[Saved data entries]

____________

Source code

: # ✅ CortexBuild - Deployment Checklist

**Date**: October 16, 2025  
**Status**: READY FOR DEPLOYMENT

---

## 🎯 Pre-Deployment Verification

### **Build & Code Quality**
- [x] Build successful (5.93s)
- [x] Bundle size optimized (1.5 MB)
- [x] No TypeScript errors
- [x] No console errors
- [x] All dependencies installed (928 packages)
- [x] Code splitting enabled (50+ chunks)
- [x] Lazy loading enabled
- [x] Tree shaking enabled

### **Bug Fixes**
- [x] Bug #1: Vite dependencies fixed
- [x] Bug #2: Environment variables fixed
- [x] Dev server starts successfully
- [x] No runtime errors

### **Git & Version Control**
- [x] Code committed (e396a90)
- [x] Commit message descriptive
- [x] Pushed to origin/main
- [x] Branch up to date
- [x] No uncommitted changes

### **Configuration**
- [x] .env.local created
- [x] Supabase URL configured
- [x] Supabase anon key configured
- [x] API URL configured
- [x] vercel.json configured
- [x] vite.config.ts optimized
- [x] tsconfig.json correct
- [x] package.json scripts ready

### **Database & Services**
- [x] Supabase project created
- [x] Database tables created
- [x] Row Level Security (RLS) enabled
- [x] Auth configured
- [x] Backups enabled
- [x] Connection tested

____________

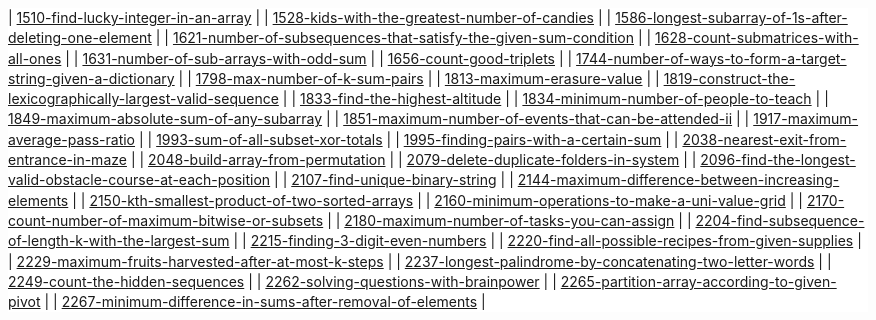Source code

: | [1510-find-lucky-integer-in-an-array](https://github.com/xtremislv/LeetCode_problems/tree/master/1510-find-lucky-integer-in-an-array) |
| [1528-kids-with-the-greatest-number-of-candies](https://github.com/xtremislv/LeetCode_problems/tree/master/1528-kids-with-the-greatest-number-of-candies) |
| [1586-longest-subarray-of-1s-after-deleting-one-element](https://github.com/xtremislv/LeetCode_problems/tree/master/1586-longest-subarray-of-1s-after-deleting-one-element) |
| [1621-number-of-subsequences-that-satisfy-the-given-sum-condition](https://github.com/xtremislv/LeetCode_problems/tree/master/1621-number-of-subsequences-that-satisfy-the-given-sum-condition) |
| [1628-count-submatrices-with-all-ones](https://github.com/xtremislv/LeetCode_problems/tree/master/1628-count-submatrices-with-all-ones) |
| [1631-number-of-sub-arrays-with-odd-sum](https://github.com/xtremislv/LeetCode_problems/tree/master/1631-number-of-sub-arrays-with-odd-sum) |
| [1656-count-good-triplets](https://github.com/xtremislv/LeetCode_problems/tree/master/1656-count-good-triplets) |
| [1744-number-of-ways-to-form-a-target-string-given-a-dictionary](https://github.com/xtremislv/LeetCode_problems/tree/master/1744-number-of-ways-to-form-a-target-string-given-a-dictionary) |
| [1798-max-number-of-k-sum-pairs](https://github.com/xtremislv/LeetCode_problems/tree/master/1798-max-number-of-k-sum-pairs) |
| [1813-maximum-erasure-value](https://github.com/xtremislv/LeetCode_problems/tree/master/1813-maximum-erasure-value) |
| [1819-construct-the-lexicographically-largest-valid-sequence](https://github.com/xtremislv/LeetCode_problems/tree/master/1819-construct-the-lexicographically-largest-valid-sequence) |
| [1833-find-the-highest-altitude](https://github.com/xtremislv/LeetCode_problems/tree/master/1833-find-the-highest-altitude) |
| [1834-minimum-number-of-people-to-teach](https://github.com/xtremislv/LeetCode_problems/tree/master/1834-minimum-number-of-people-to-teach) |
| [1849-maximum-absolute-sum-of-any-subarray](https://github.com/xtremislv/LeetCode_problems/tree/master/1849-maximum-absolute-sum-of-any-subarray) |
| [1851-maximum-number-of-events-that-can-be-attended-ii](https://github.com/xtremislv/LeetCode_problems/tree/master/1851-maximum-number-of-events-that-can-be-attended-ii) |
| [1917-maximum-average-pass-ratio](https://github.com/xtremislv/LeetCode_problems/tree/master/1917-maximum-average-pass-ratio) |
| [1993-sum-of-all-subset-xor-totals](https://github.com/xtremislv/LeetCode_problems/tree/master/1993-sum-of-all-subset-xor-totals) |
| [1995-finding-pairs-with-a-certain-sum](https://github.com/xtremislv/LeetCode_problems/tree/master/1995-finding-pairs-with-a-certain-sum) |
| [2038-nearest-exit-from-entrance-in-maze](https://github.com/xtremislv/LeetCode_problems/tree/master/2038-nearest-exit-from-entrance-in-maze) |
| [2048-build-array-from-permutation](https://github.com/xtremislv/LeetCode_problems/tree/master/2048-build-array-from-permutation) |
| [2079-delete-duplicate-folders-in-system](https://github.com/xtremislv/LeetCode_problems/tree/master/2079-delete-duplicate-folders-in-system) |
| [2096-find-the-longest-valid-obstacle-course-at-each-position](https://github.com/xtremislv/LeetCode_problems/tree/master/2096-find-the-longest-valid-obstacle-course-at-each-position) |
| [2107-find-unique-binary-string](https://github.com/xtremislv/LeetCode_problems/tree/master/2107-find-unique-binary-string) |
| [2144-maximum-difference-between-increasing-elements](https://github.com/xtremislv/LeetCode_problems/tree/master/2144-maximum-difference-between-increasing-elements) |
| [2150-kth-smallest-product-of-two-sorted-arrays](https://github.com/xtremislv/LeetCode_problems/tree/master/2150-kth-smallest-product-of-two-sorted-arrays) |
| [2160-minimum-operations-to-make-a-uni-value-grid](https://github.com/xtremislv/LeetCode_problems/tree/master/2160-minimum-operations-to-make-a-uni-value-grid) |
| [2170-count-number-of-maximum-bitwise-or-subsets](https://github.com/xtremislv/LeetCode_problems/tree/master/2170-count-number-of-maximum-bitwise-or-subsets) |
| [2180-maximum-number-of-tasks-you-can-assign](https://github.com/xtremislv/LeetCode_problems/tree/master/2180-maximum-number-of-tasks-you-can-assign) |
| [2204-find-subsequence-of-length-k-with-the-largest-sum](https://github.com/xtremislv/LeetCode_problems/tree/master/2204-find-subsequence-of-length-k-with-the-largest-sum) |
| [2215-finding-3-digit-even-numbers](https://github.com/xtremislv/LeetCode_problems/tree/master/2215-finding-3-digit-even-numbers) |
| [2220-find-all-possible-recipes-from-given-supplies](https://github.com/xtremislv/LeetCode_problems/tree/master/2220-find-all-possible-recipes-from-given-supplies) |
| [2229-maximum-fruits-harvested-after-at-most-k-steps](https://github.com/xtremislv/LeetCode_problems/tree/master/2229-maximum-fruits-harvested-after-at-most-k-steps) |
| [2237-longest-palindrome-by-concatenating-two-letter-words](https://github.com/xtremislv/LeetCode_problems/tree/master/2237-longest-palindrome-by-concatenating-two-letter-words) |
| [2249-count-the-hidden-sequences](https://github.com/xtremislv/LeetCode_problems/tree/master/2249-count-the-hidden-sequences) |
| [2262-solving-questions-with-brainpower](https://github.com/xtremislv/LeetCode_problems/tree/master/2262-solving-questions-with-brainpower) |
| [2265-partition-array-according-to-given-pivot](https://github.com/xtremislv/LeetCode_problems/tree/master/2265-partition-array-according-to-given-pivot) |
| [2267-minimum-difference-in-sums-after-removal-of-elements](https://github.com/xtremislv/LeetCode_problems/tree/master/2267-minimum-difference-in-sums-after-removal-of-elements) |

____________

## JOB
In the records, rewrite the lines from the one containing "- Deployment Checklist" through the one containing "- [x] Tree shaking enabled", inclusive, swapping "Build successful" for "Build completed" and leaving everything else untouched.

## ANSWER SECTION
: # ✅ CortexBuild - Deployment Checklist

**Date**: October 16, 2025  
**Status**: READY FOR DEPLOYMENT

---

## 🎯 Pre-Deployment Verification

### **Build & Code Quality**
- [x] Build completed (5.93s)
- [x] Bundle size optimized (1.5 MB)
- [x] No TypeScript errors
- [x] No console errors
- [x] All dependencies installed (928 packages)
- [x] Code splitting enabled (50+ chunks)
- [x] Lazy loading enabled
- [x] Tree shaking enabled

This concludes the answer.